The circuit in Figure 7 will now be described. In Figure 7, reference numerals 1 and 2 designate enhancement-tpe MOS transistors; and 100, a leakage path circuit. In this case, the precharge node Np serves as the output terminal. The other reference characters are the same as those in Figure 1. During the precharge period, the precharge signal is at the high level while the input signal is at the low level, and the precharge node Np is maintained at VDD - VT.

As the circuit starts its operation, the precharge signal up falls while the input signal IN rises.

Therefore, the level of the precharge node Np, namely, the level of the output terminal, decreases so that an inverted output signal is provided.

If the leakage path circuit were not provided, when the supply voltage increases to VDD(H) and then decreses to VDD(L) during the precharge period, the high potential VDD(H) - VT would be held at the output terminal. Therefore, the time interval which elapses from the time instant that the input signal IN rises until the level at the output terminal falls below VT is longer than that in the case where the supply voltage is maintained unchanged. On the other hand, when the leakage path circuit is used, the ordinary circuit operation is carried out smoothly, and even when the supply voltage changes, the high potential VDD(H) - VT is discharged through the leakage path circuit as before.Therefore, the time interval which elapses from the time instant that the light input signal IN rises until the level of the output terminal falls below VT is again about the same as the case where the supply voltage is maintained constant.

As is apparent from the above description, in the semiconductor device according to the invention, first and second MOS transistors form a leakage path circuit. The drain of the first MOS transistor is connected to the precharge node while the source is connected to the drain of the second MOS transistor.

The precharge signal is applied to the gate of the first MOS transistor.

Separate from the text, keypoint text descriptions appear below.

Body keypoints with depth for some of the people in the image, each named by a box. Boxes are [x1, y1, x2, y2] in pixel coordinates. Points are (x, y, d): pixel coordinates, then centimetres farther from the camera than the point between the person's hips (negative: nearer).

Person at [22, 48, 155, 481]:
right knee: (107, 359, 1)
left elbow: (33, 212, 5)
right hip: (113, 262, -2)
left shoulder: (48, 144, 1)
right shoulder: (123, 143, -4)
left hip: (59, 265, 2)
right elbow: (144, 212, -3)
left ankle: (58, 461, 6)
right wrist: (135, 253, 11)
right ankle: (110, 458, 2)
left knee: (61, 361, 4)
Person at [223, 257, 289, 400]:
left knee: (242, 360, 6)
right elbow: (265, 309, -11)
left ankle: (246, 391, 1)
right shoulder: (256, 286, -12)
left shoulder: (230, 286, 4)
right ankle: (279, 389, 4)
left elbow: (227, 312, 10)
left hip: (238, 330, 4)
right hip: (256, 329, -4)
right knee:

The on resistance of the second MOS transistor is lower than that of the first MOS transistor. Therefore, any decrease of the precharge level during the precharge period due to erroneous operation of the circuit and increase of the supply current due to the provision of the leakage path circuit are suppressed so that the ordinary circuit operation is carried out smoothly. Furthermore, even when the supply voltage undergoes a transient during the precharge period, the precharge level follows the variation of the supply voltage. Accordingly, the circuit operation is correctly carried out without excessive delay.

Claims (6)

1. A semiconductor device, comprising: a first MOS transistor the drain of which is connected to a precharge node which is raised to a high level when an input signal is at a low level while a precharge signal is at high level, said precharging signal being applied to the gate of said first MOS transistor; a second MOS transistor having a drain connected to the source of said first MOS transistor, a gate connected to a power supply and a source corrected to a ground terminal, the on resistance of said second MOS transistor being higher than the on resistance of said first MOS transistor; and an output circuit having an input connected to the drain of said first MOS transistor.

2. The semiconductor device as claimed in claim 1, wherein the gate of said second MOS transistor has a zigzag form.

3. The semiconductor device as claimed in claim 1, wherein said output circuit comprises bootstap circuit means receiving said input signal and said precharge signal for performing on-off control of an output signal.

4. The semiconducor device as claimed in claim 1, wherein the source region of said first MOS transistor includes a line several microns in width extending near at least one of a power source line and a ground line.

5. The semiconductor device as claimed in claim 1,wherein said on resistance of said second MOS transistor is approximately three times said on resistance of said first MOS transistor.

6. The semiconductor device as claimed in claim 1, wherein said second MOS transistor is formed above a power source line.